Symptoms and signs of posterior Achilles tendon bursitis develop at the top edge of the posterior shoe counter. Early symptoms may be limited to redness, pain, and warmth. Later, superficial skin erosion may occur. After months or longer, a fluctuant, tender, cystic nodule 1- to 3-cm in diameter develops. It is red or skin-colored. In chronic cases, the bursa becomes fibrotic and calcified.
The presence of the small, tender, and skin-colored or red nodule in a patient with compatible symptoms is diagnostic. Rarely, an Achilles tendon xanthoma develops at the top edge of the posterior shoe counter but tends to be pink and asymptomatic. Achilles tendon enthesopathy causes pain mainly at the tendon’s insertion but may also cause pain at the top edge of the posterior shoe counter. Enthesopathy is differentiated by the absence of a soft-tissue lesion.
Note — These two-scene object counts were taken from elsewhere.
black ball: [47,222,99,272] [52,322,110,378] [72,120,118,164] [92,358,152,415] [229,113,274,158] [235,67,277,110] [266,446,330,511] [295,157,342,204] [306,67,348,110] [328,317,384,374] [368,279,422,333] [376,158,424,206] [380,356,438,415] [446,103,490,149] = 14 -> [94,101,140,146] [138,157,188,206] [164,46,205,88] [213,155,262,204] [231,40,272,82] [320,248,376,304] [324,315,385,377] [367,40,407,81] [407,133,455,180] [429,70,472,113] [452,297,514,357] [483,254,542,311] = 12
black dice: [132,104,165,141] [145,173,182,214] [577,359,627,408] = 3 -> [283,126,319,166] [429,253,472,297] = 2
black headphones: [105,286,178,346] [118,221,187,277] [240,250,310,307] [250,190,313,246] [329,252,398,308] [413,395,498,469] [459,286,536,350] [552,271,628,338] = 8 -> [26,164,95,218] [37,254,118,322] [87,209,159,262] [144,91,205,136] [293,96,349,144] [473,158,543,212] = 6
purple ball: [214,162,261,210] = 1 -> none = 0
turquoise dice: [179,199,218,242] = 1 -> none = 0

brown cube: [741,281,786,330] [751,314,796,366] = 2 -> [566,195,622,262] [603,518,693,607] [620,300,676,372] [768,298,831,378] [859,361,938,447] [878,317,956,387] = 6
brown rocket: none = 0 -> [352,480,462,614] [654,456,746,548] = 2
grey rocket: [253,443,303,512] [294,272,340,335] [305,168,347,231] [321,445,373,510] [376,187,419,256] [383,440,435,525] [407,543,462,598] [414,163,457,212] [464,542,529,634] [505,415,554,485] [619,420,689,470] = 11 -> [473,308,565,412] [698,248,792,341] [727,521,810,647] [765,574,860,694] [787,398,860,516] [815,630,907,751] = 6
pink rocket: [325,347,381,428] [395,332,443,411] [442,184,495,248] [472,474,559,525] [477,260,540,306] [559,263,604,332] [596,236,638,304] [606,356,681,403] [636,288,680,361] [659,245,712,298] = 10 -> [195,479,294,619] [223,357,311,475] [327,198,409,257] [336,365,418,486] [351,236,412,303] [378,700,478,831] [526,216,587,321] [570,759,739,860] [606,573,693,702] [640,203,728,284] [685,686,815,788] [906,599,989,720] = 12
Properly fitting shoes with low heels are essential. A foam rubber or felt heel pad may be needed to lift the heel high enough so that the bursa does not contact the shoe counter. Protective gel wraps, padding around the bursa, or the wearing of a backless shoe until inflammation subsides is indicated. Foot orthotics may enhance rear foot stability and help reduce irritating motion on the posterior calcaneus while walking. Warm or cool compresses, NSAIDs, and intrabursal injection of a local anesthetic/corticosteroid solution offer temporary relief; the Achilles tendon itself must not be injected. Surgical removal of a portion of the underlying bone may rarely be necessary to reduce soft-tissue impingement.